_Work task_
Show each line from the rows below that contains the word "Session". Case counts.

_Data provided_
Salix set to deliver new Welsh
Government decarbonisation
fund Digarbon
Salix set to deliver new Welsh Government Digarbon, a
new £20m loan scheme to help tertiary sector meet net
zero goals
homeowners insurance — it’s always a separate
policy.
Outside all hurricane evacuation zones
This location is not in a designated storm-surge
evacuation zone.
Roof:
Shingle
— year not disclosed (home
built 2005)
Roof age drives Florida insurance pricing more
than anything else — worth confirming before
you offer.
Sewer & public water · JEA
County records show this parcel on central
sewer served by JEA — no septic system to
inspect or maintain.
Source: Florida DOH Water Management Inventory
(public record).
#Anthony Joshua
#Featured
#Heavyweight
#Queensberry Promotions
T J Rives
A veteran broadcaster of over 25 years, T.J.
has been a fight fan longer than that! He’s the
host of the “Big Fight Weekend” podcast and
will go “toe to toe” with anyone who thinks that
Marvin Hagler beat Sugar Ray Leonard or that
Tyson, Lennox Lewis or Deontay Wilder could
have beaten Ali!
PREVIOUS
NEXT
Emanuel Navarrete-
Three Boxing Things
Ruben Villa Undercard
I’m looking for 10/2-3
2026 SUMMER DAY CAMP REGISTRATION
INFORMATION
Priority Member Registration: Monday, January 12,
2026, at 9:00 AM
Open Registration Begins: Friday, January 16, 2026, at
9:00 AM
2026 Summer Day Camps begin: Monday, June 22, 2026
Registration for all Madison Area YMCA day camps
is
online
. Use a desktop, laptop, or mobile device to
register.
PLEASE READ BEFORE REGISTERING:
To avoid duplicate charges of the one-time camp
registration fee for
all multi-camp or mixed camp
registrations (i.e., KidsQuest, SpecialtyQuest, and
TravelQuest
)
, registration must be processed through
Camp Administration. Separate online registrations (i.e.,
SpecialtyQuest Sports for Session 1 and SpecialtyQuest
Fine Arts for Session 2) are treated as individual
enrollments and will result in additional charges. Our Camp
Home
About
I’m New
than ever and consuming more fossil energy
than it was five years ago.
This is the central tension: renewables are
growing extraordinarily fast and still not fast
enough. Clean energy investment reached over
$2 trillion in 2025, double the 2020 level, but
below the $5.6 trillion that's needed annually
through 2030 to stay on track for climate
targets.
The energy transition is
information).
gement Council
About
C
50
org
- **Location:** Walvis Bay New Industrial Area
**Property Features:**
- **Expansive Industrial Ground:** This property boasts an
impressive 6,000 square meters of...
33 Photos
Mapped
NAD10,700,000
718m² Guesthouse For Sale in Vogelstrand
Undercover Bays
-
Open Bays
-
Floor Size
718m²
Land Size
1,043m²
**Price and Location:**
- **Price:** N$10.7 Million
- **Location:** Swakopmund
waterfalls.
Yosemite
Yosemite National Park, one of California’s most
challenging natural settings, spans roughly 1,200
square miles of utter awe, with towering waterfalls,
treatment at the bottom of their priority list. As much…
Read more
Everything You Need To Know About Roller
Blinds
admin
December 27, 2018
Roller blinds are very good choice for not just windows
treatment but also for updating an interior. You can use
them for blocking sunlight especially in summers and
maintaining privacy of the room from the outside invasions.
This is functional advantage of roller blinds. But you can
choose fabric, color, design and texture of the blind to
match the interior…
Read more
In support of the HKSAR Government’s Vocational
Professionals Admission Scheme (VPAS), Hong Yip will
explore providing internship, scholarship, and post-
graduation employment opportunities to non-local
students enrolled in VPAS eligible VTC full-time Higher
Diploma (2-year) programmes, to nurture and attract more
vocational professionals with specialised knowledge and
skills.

_Exercise answer_
SpecialtyQuest Sports for Session 1 and SpecialtyQuest
Fine Arts for Session 2) are treated as individual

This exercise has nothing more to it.